I was particularly interested in McNair's article because -- when we explored a number of the local parks last year -- I was least impressed with McGuffey.
Some of the other parks around here are awesome, in terms of landscaping, facilities, and general "aura." Our experiences in the parks last summer has led to more frequent visits since then. But McGuffey was not as pleasant or as welcoming, at least not last summer.
The biggest problem I noticed is the lack of trees: most of the places to sit are exposed to the sun, and in addition to that practical issue there's the aesthetic shortcoming of a park without big trees.
When I was a kid, I spent a lot of time at McGuffey, particularly on Saturdays when we'd come downtown to Dad's office and on Sundays after church. I can remember really liking the merry-go-round (it was the fastest in town, except for the really old one at Meriwether Lewis) and the swingset there. I also shot a fair amount of hoops on the basketball net (speaking of hoops: Lakers/Celtics appears to be shaping up as a classic; it's 2-2 now and although I've only watched part of one game I've got the impression that both teams are really playing well).
According to McNair's article, there are two major problems confronting McGuffey Park:
- The lack of trees -- evidently a number of the mature trees were cut down as part of the 2007 overhaul of the park. This leads to the sunshine problem that I noticed and has also contributed to significant erosion and drainage issues.
- The park has become a gathering area for local teens (particularly on Friday evenings), and nearby residents are complaining about booze/drugs/sex/general bad behavior.
Regarding #2, the analogy is: McGuffey Park is to 2010 as the Hardee's on 250 was to 1991.
The park's makeover in 2007 cost more than $700,000 (unbelievable), including more than $420,000 in City funds.
An excerpt from McNair on the funding issue:
Ironically, the McGuffey Friends, City officials, former Parks & Rec. director Mike Svetz, and even the Daily Progress editorial staff argued that the renovation would help solve the crime problem that they claimed plagued the old park, where “needles and condoms” were found in the morning.

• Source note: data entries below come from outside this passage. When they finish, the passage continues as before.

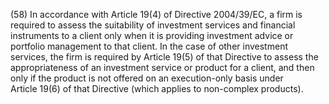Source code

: (58) In accordance with Article 19(4) of Directive 2004/39/EC, a firm is required to assess the suitability of investment services and financial instruments to a client only when it is providing investment advice or portfolio management to that client. In the case of other investment services, the firm is required by Article 19(5) of that Directive to assess the appropriateness of an investment service or product for a client, and then only if the product is not offered on an execution-only basis under Article 19(6) of that Directive (which applies to non-complex products).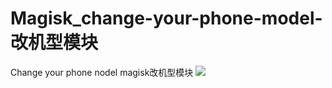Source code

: # Magisk_change-your-phone-model-改机型模块
Change your phone nodel    magisk改机型模块
[![](https://img.shields.io/badge/HuaZoffice-MyCoolapk-green)](http://www.coolapk.com/u/3752133)
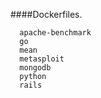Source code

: ####Dockerfiles.

      apache-benchmark
      go
      mean
      metasploit
      mongodb
      python
      rails
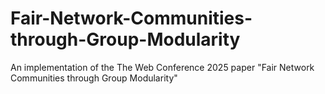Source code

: # Fair-Network-Communities-through-Group-Modularity

An implementation of the The Web Conference 2025 paper "Fair Network Communities through Group Modularity"
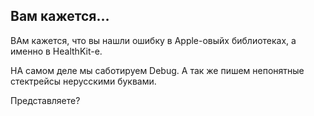 ## Вам кажется…

ВАм кажется, что вы нашли ошибку в Apple-овыйх библиотеках, а именно в HealthKit-е.

НА самом деле мы саботируем Debug. А так же пишем непонятные стектрейсы нерусскими буквами.

Представляете?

The landscaping firm, Siteworks, claimed that its design would address such problems by “creating better visibility from the street and by providing more potential for flow-through circulation.”
However, several teens a reporter spoke to said that the many benches, long picnic tables, rock walls, and dimly lit areas make it an ideal place for many different groups of kids to sit and hang out. They also said it’s common knowledge that drugs are available in the park. Plus, it’s conveniently located near the Mall.

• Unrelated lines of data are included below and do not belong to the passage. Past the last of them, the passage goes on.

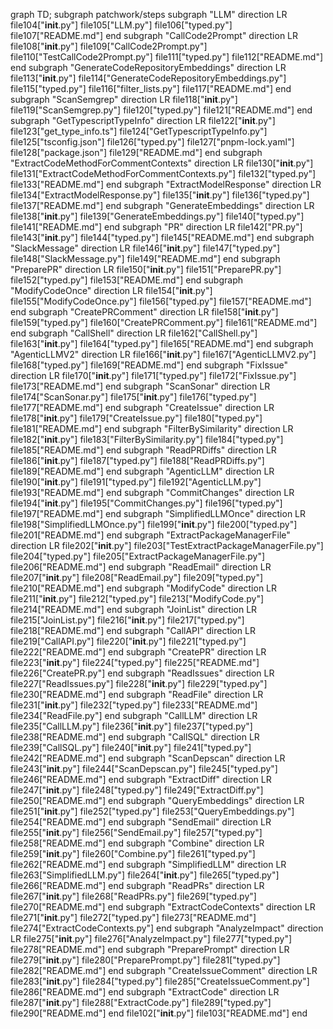 graph TD;
    subgraph patchwork/steps
        subgraph "LLM"
            direction LR
            file104["__init__.py"]
            file105["LLM.py"]
            file106["typed.py"]
            file107["README.md"]
        end
        subgraph "CallCode2Prompt"
            direction LR
            file108["__init__.py"]
            file109["CallCode2Prompt.py"]
            file110["TestCallCode2Prompt.py"]
            file111["typed.py"]
            file112["README.md"]
        end
        subgraph "GenerateCodeRepositoryEmbeddings"
            direction LR
            file113["__init__.py"]
            file114["GenerateCodeRepositoryEmbeddings.py"]
            file115["typed.py"]
            file116["filter_lists.py"]
            file117["README.md"]
        end
        subgraph "ScanSemgrep"
            direction LR
            file118["__init__.py"]
            file119["ScanSemgrep.py"]
            file120["typed.py"]
            file121["README.md"]
        end
        subgraph "GetTypescriptTypeInfo"
            direction LR
            file122["__init__.py"]
            file123["get_type_info.ts"]
            file124["GetTypescriptTypeInfo.py"]
            file125["tsconfig.json"]
            file126["typed.py"]
            file127["pnpm-lock.yaml"]
            file128["package.json"]
            file129["README.md"]
        end
        subgraph "ExtractCodeMethodForCommentContexts"
            direction LR
            file130["__init__.py"]
            file131["ExtractCodeMethodForCommentContexts.py"]
            file132["typed.py"]
            file133["README.md"]
        end
        subgraph "ExtractModelResponse"
            direction LR
            file134["ExtractModelResponse.py"]
            file135["__init__.py"]
            file136["typed.py"]
            file137["README.md"]
        end
        subgraph "GenerateEmbeddings"
            direction LR
            file138["__init__.py"]
            file139["GenerateEmbeddings.py"]
            file140["typed.py"]
            file141["README.md"]
        end
        subgraph "PR"
            direction LR
            file142["PR.py"]
            file143["__init__.py"]
            file144["typed.py"]
            file145["README.md"]
        end
        subgraph "SlackMessage"
            direction LR
            file146["__init__.py"]
            file147["typed.py"]
            file148["SlackMessage.py"]
            file149["README.md"]
        end
        subgraph "PreparePR"
            direction LR
            file150["__init__.py"]
            file151["PreparePR.py"]
            file152["typed.py"]
            file153["README.md"]
        end
        subgraph "ModifyCodeOnce"
            direction LR
            file154["__init__.py"]
            file155["ModifyCodeOnce.py"]
            file156["typed.py"]
            file157["README.md"]
        end
        subgraph "CreatePRComment"
            direction LR
            file158["__init__.py"]
            file159["typed.py"]
            file160["CreatePRComment.py"]
            file161["README.md"]
        end
        subgraph "CallShell"
            direction LR
            file162["CallShell.py"]
            file163["__init__.py"]
            file164["typed.py"]
            file165["README.md"]
        end
        subgraph "AgenticLLMV2"
            direction LR
            file166["__init__.py"]
            file167["AgenticLLMV2.py"]
            file168["typed.py"]
            file169["README.md"]
        end
        subgraph "FixIssue"
            direction LR
            file170["__init__.py"]
            file171["typed.py"]
            file172["FixIssue.py"]
            file173["README.md"]
        end
        subgraph "ScanSonar"
            direction LR
            file174["ScanSonar.py"]
            file175["__init__.py"]
            file176["typed.py"]
            file177["README.md"]
        end
        subgraph "CreateIssue"
            direction LR
            file178["__init__.py"]
            file179["CreateIssue.py"]
            file180["typed.py"]
            file181["README.md"]
        end
        subgraph "FilterBySimilarity"
            direction LR
            file182["__init__.py"]
            file183["FilterBySimilarity.py"]
            file184["typed.py"]
            file185["README.md"]
        end
        subgraph "ReadPRDiffs"
            direction LR
            file186["__init__.py"]
            file187["typed.py"]
            file188["ReadPRDiffs.py"]
            file189["README.md"]
        end
        subgraph "AgenticLLM"
            direction LR
            file190["__init__.py"]
            file191["typed.py"]
            file192["AgenticLLM.py"]
            file193["README.md"]
        end
        subgraph "CommitChanges"
            direction LR
            file194["__init__.py"]
            file195["CommitChanges.py"]
            file196["typed.py"]
            file197["README.md"]
        end
        subgraph "SimplifiedLLMOnce"
            direction LR
            file198["SimplifiedLLMOnce.py"]
            file199["__init__.py"]
            file200["typed.py"]
            file201["README.md"]
        end
        subgraph "ExtractPackageManagerFile"
            direction LR
            file202["__init__.py"]
            file203["TestExtractPackageManagerFile.py"]
            file204["typed.py"]
            file205["ExtractPackageManagerFile.py"]
            file206["README.md"]
        end
        subgraph "ReadEmail"
            direction LR
            file207["__init__.py"]
            file208["ReadEmail.py"]
            file209["typed.py"]
            file210["README.md"]
        end
        subgraph "ModifyCode"
            direction LR
            file211["__init__.py"]
            file212["typed.py"]
            file213["ModifyCode.py"]
            file214["README.md"]
        end
        subgraph "JoinList"
            direction LR
            file215["JoinList.py"]
            file216["__init__.py"]
            file217["typed.py"]
            file218["README.md"]
        end
        subgraph "CallAPI"
            direction LR
            file219["CallAPI.py"]
            file220["__init__.py"]
            file221["typed.py"]
            file222["README.md"]
        end
        subgraph "CreatePR"
            direction LR
            file223["__init__.py"]
            file224["typed.py"]
            file225["README.md"]
            file226["CreatePR.py"]
        end
        subgraph "ReadIssues"
            direction LR
            file227["ReadIssues.py"]
            file228["__init__.py"]
            file229["typed.py"]
            file230["README.md"]
        end
        subgraph "ReadFile"
            direction LR
            file231["__init__.py"]
            file232["typed.py"]
            file233["README.md"]
            file234["ReadFile.py"]
        end
        subgraph "CallLLM"
            direction LR
            file235["CallLLM.py"]
            file236["__init__.py"]
            file237["typed.py"]
            file238["README.md"]
        end
        subgraph "CallSQL"
            direction LR
            file239["CallSQL.py"]
            file240["__init__.py"]
            file241["typed.py"]
            file242["README.md"]
        end
        subgraph "ScanDepscan"
            direction LR
            file243["__init__.py"]
            file244["ScanDepscan.py"]
            file245["typed.py"]
            file246["README.md"]
        end
        subgraph "ExtractDiff"
            direction LR
            file247["__init__.py"]
            file248["typed.py"]
            file249["ExtractDiff.py"]
            file250["README.md"]
        end
        subgraph "QueryEmbeddings"
            direction LR
            file251["__init__.py"]
            file252["typed.py"]
            file253["QueryEmbeddings.py"]
            file254["README.md"]
        end
        subgraph "SendEmail"
            direction LR
            file255["__init__.py"]
            file256["SendEmail.py"]
            file257["typed.py"]
            file258["README.md"]
        end
        subgraph "Combine"
            direction LR
            file259["__init__.py"]
            file260["Combine.py"]
            file261["typed.py"]
            file262["README.md"]
        end
        subgraph "SimplifiedLLM"
            direction LR
            file263["SimplifiedLLM.py"]
            file264["__init__.py"]
            file265["typed.py"]
            file266["README.md"]
        end
        subgraph "ReadPRs"
            direction LR
            file267["__init__.py"]
            file268["ReadPRs.py"]
            file269["typed.py"]
            file270["README.md"]
        end
        subgraph "ExtractCodeContexts"
            direction LR
            file271["__init__.py"]
            file272["typed.py"]
            file273["README.md"]
            file274["ExtractCodeContexts.py"]
        end
        subgraph "AnalyzeImpact"
            direction LR
            file275["__init__.py"]
            file276["AnalyzeImpact.py"]
            file277["typed.py"]
            file278["README.md"]
        end
        subgraph "PreparePrompt"
            direction LR
            file279["__init__.py"]
            file280["PreparePrompt.py"]
            file281["typed.py"]
            file282["README.md"]
        end
        subgraph "CreateIssueComment"
            direction LR
            file283["__init__.py"]
            file284["typed.py"]
            file285["CreateIssueComment.py"]
            file286["README.md"]
        end
        subgraph "ExtractCode"
            direction LR
            file287["__init__.py"]
            file288["ExtractCode.py"]
            file289["typed.py"]
            file290["README.md"]
        end
        file102["__init__.py"]
        file103["README.md"]
    end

I think it would probably have been better to spend $400,000 on finding something for these kids to do,” says Rady. “It wasn’t like this before the park was renovated.”
“I was shocked and awed that the city was giving $400,000 for a facelift of one city park,” wrote another nearby resident, Sarah Peaslee, in a letter to the Hook. “Most of us said, If it’s not broke, why fix it?”
Peaslee wondered what would keep out “vagrants and druggies” and predicted that the “lovely, long, fine wood benches” would actually attract more of them. “Help me understand,” she concluded, “why the city spent so much to fix one unbroken park.”